Business Context
StreamBox, a subscription video platform, saw lower January retention than December and wants to know whether retention is actually declining or if the drop is just normal post-holiday seasonality.
Problem Statement
You are given monthly cohort retention rates for the same acquisition channel over two years. The product team wants a seasonality-adjusted estimate of year-over-year retention change and a statistical test of whether the underlying retention level has improved.
Given Data
The table below shows month-level Day-30 retention for Jan-Jun in two consecutive years.
| Month | Year 1 Retention | Year 2 Retention | Year 1 Cohort Size | Year 2 Cohort Size |
|---|
| Jan | 41.2% | 43.1% | 12,400 | 12,900 |
| Feb | 42.0% | 44.0% | 11,800 | 12,100 |
| Mar | 44.1% | 45.0% | 13,100 | 13,400 |
| Apr | 45.0% | 46.2% | 12,900 | 13,000 |
| May | 46.3% | 47.1% | 13,500 | 13,700 |
| Jun | 47.1% | 48.0% | 13,200 | 13,500 |
Assume the monthly pattern is seasonal and repeats similarly across years.
Requirements
- Compute the naive average retention for each year and the naive year-over-year difference.
- Explain why comparing December to January, or even raw averages across different month mixes, can be misleading when seasonality exists.
- Estimate the seasonality-adjusted year-over-year lift by comparing matched months.
- Construct a 95% confidence interval for the mean matched-month lift.

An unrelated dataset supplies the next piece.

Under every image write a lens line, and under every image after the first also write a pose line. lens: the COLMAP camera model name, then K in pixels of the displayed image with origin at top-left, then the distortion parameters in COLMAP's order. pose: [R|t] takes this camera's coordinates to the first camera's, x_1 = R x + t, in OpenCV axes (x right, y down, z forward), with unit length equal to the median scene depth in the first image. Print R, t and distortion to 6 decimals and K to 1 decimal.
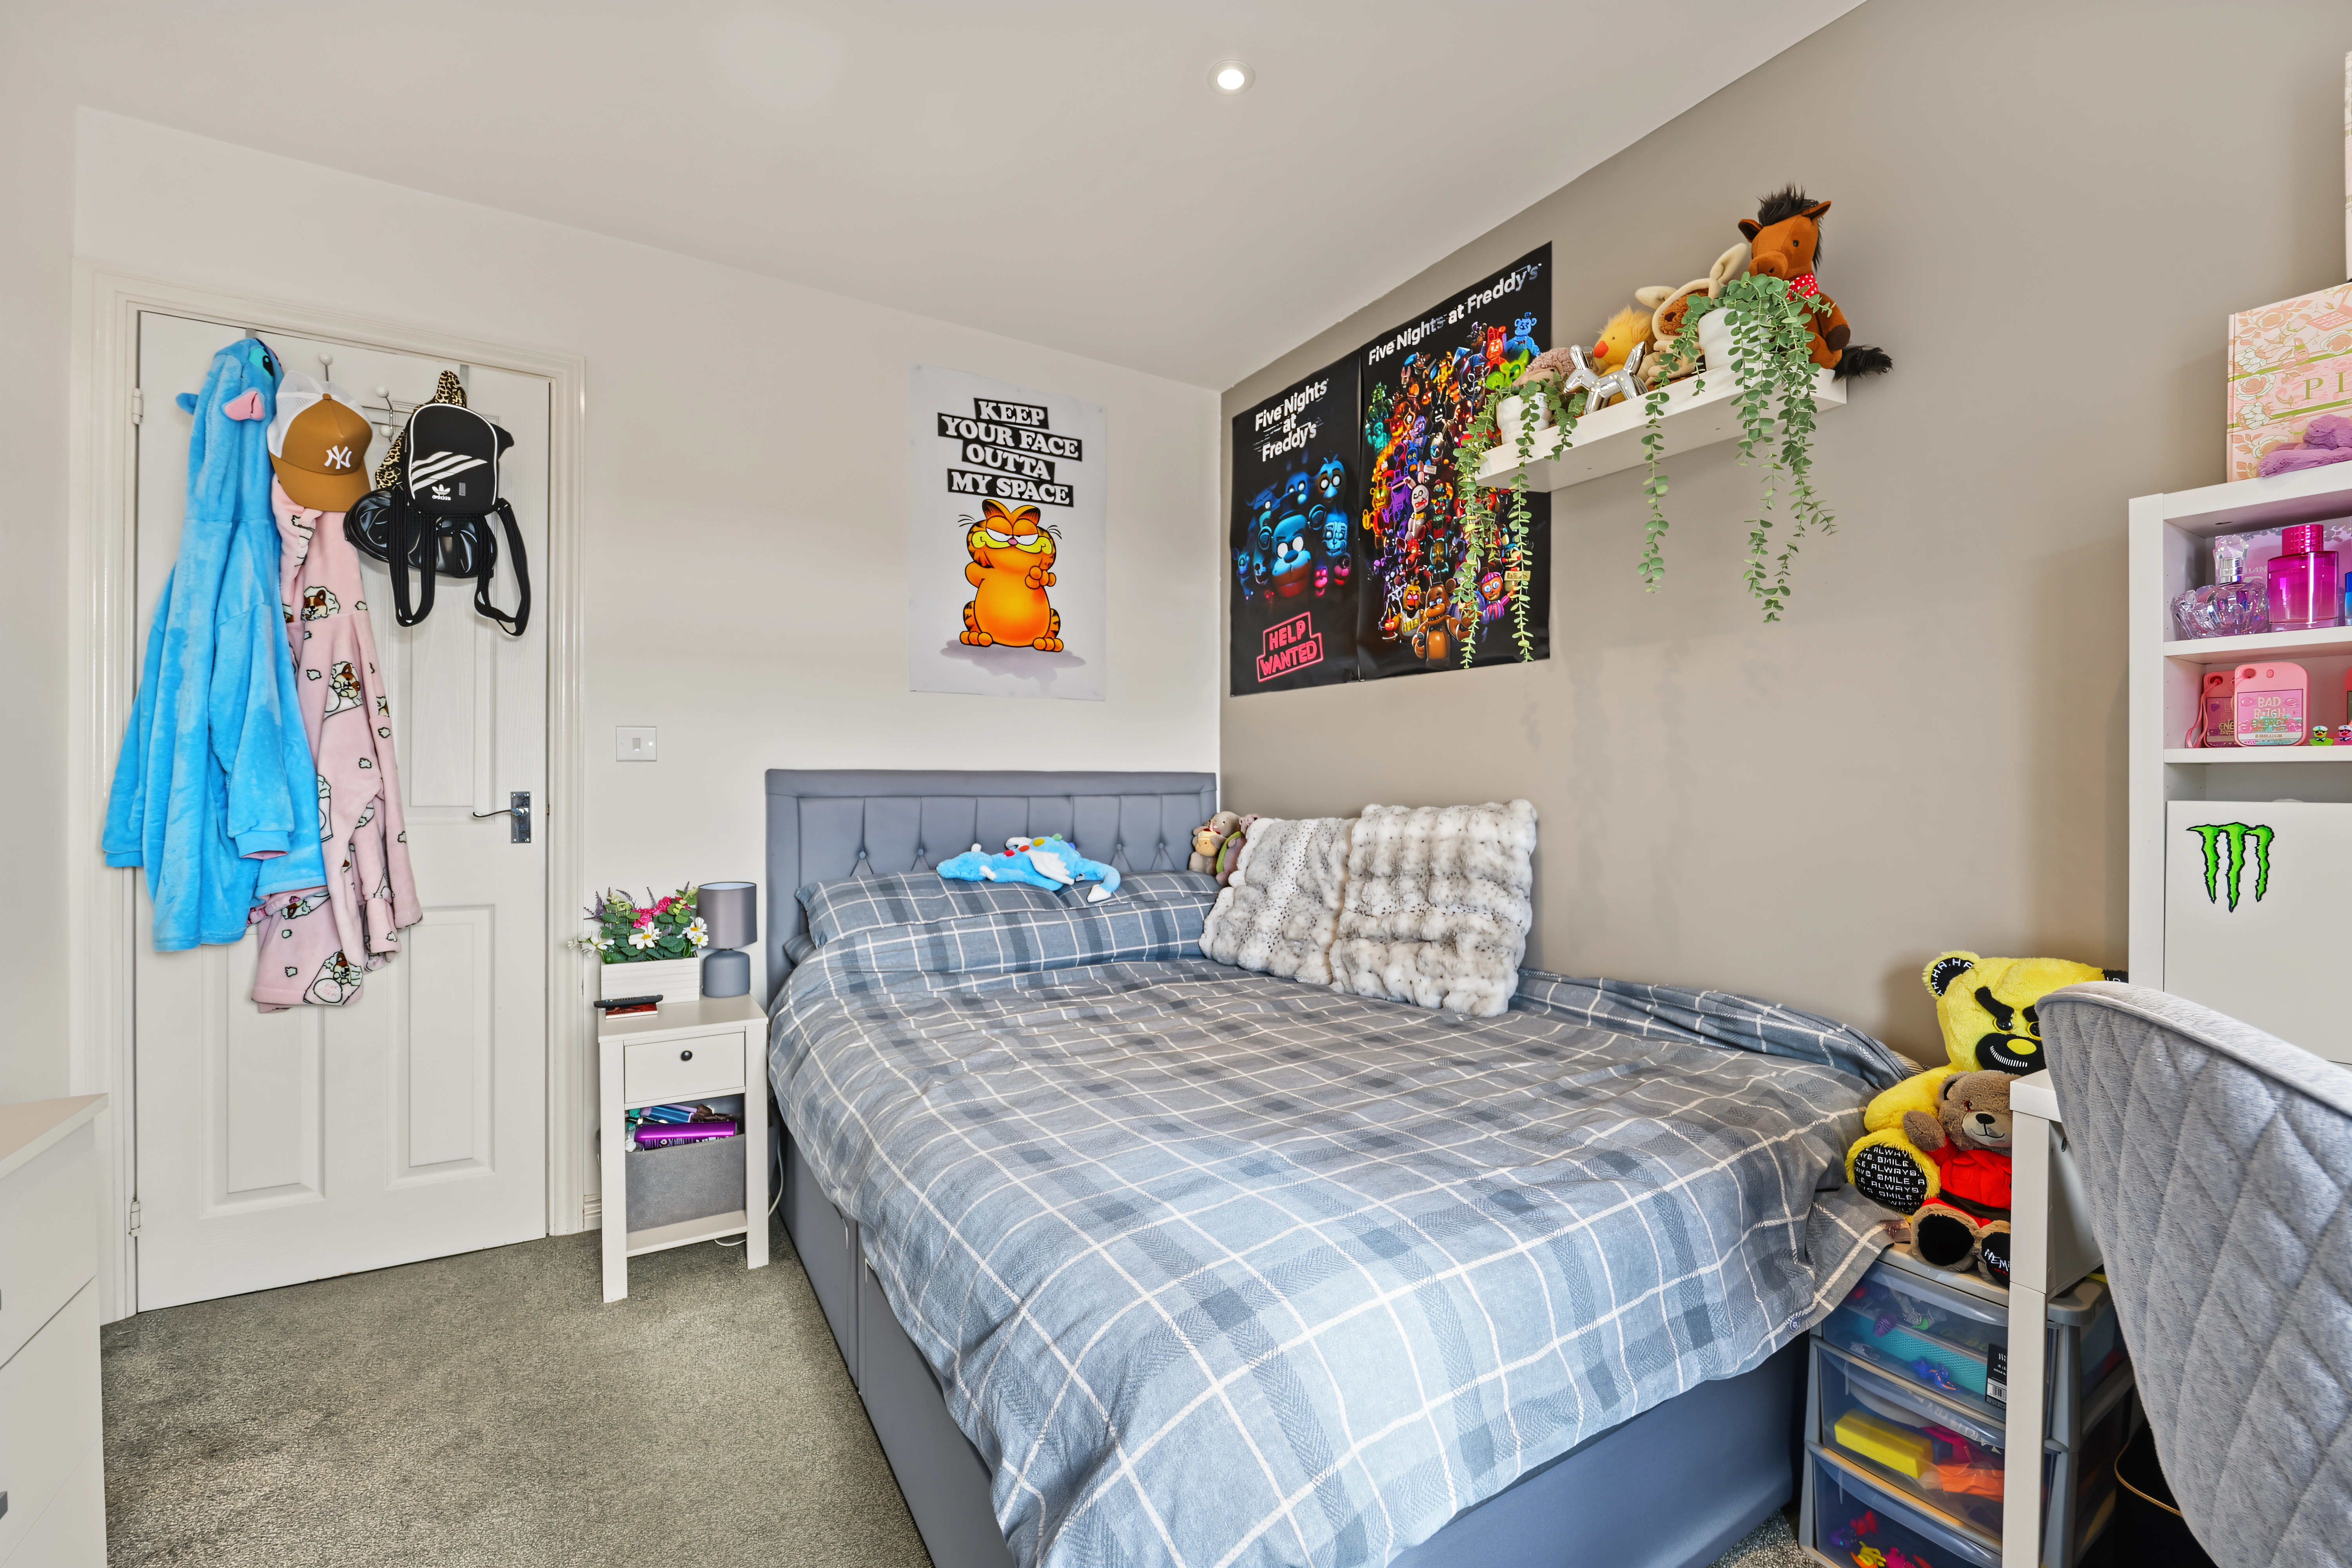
lens RADIAL K [[941.7, 0, 1174.9], [0, 941.7, 786.0], [0, 0, 1]] dist [-0.004717, -0.000390]
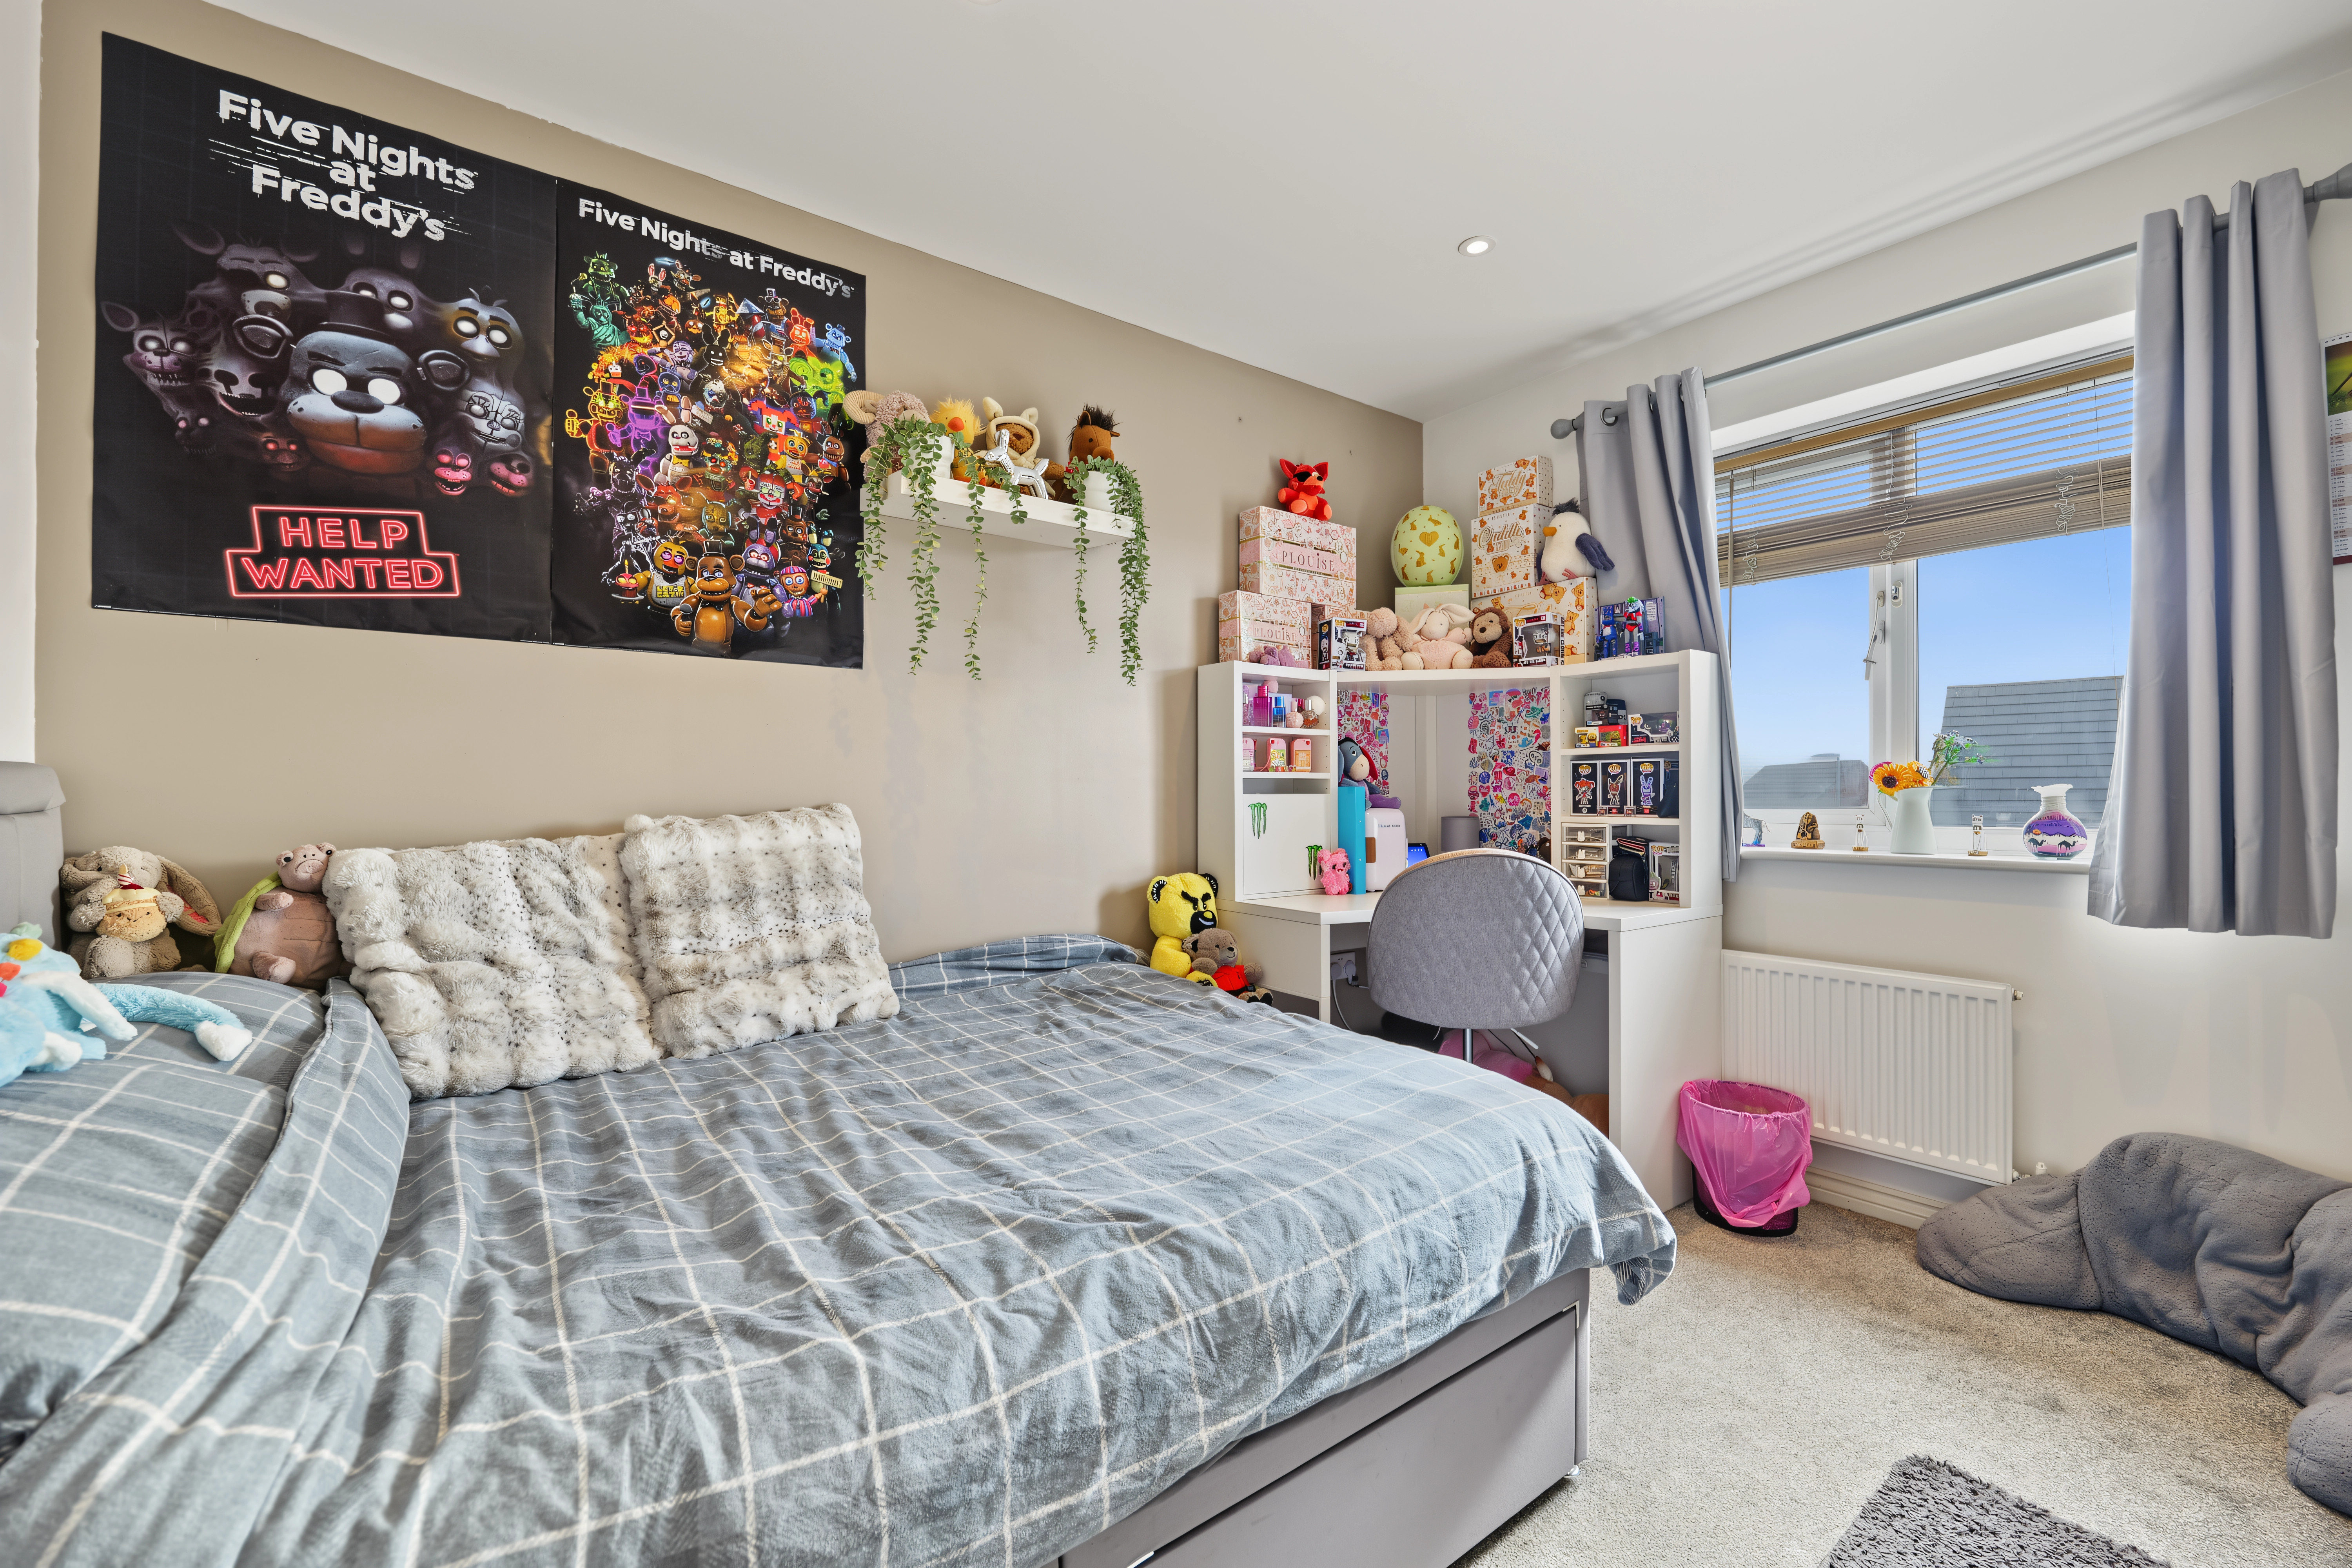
lens RADIAL K [[941.7, 0, 1177.3], [0, 941.7, 783.9], [0, 0, 1]] dist [-0.004717, -0.000390]
pose [[-0.077111, 0.001975, 0.997021, -0.578481], [0.004350, 0.999989, -0.001644, -0.002610], [-0.997013, 0.004210, -0.077118, 0.620070]]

- Test whether the average matched-month lift is greater than 0 at α=0.05 using a paired t-test.
- State whether the evidence supports a real retention improvement after accounting for seasonality.
Assumptions
- Each month pair represents the same seasonal position across years.
- Monthly matched differences are approximately independent.
- A paired t-test is appropriate for the six month-level differences.
- Cohort definitions and measurement windows are consistent across both years.